In Gallagher's opinion, Mantel does not provide us with that principle; therefore, the Cromwell of Mantel's third novel is strangely passive. Please read the rest of the review here.

Perhaps the problem is that if Thomas Cromwell had an opponent in the last years of his life, it was Henry VIII. Having done everything Henry VIII wanted--getting rid of Catherine of Aragon, destroying the power of the Catholic Church, the Pope, and the English hierarchy, gathering up the wealth of the Catholic Church including the monasteries, and then getting rid of Anne Boleyn and finally finding a wife who would bear him a son who seemed likely to survive to inherit the throne--what else could Cromwell do but keep doing what Henry VIII wanted? That was the only way to stay in power and in favor.
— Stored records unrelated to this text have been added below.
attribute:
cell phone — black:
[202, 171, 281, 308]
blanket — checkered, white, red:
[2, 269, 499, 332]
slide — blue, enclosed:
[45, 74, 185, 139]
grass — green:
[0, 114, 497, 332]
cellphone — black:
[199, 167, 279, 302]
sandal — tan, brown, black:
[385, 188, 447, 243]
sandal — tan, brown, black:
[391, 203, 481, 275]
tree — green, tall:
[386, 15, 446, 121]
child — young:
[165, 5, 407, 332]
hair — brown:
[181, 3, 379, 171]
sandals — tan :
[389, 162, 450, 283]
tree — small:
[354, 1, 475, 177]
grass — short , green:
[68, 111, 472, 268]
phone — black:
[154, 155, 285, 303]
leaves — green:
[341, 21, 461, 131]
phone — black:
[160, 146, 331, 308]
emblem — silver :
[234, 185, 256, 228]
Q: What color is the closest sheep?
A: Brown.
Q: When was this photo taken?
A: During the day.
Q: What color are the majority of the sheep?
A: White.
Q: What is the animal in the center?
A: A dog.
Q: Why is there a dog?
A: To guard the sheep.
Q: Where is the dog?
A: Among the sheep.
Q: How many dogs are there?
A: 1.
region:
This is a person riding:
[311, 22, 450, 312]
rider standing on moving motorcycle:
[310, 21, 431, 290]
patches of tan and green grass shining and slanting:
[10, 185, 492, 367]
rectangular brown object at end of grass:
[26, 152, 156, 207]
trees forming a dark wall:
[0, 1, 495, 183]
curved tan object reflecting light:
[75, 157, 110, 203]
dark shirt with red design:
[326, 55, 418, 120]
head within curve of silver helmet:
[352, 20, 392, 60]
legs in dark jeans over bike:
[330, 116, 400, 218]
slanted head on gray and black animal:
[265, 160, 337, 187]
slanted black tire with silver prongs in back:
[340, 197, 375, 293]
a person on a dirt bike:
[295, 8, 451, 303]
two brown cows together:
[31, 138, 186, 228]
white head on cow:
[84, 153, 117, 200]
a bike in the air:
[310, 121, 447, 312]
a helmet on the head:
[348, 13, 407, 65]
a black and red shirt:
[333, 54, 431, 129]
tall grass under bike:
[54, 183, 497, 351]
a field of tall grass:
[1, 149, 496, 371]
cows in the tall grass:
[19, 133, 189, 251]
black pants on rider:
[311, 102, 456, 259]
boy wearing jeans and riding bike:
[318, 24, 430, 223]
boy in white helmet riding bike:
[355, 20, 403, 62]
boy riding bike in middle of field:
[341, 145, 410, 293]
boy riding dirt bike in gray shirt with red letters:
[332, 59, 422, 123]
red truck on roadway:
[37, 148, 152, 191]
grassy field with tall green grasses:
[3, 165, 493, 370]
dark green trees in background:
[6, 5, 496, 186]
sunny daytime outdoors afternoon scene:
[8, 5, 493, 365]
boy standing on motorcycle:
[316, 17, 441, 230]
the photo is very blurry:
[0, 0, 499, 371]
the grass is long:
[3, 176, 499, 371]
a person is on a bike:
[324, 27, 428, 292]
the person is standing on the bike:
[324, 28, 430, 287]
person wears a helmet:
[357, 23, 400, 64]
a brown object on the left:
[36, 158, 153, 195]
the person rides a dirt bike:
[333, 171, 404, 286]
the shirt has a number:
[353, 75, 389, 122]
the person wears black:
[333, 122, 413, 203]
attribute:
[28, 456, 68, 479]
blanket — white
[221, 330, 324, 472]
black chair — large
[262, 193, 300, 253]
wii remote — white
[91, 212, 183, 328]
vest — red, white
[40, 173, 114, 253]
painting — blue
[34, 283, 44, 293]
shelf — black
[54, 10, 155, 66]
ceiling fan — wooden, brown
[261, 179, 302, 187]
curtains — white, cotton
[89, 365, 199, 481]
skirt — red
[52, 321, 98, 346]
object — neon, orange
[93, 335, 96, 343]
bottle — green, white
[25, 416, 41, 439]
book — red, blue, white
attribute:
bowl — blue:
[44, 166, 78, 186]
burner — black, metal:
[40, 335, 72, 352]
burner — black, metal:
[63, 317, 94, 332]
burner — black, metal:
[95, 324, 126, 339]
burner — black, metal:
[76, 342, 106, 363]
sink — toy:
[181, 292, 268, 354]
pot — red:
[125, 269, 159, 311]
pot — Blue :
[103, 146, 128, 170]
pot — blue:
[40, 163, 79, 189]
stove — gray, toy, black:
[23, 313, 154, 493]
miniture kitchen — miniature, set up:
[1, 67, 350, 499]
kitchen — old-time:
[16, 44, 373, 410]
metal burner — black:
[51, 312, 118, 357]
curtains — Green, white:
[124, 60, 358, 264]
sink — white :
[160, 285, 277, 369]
One question about Cromwell's character in the first novels was did he really want to do everything Henry VIII wanted him to do or did he just do it because it was the way to achieve what he wanted?

Remember also that one of the motivations for Cromwell's actions in the earlier novels was revenge against those--including Anne Boleyn--who had brought down Cardinal Wolsey, Cromwell's first mentor. 

Who else brought down Wolsey? 

Henry VIII. 

He would have been a worthy historical fiction opponent of Cromwell. That opposition would have created a different stream of consciousness: how do I, Thomas Cromwell, get revenge on Henry VIII? How do I seem to serve my king while serving my own purposes for power, prestige, wealth, and great achievement? 

Cromwell can't overthrow the king since Henry VIII's favor is the source of the power he has, but how can he manipulate the king to get what he wants? If Cromwell wanted to remake the world--the medieval world of England, the status quo world of Continental Europe--how could he do it when his master won't always cooperate? Mantel would have had a great story there.

Perhaps I should read The Mirror and the Light.

*Referring to an anecdote from the Life of Johnson: Mr. Samuel Elphinston commented on a new book to Samuel Johnson, who replied that he had "looked into it". Elphinston asked "have you not read it through?" Boswell reports that Johnson, "offended at being thus pressed, and so obliged to own his cursory mode of reading, answered tartly, 'No, Sir; do you read books through?'" We are not told Mr. Elphinston's reply.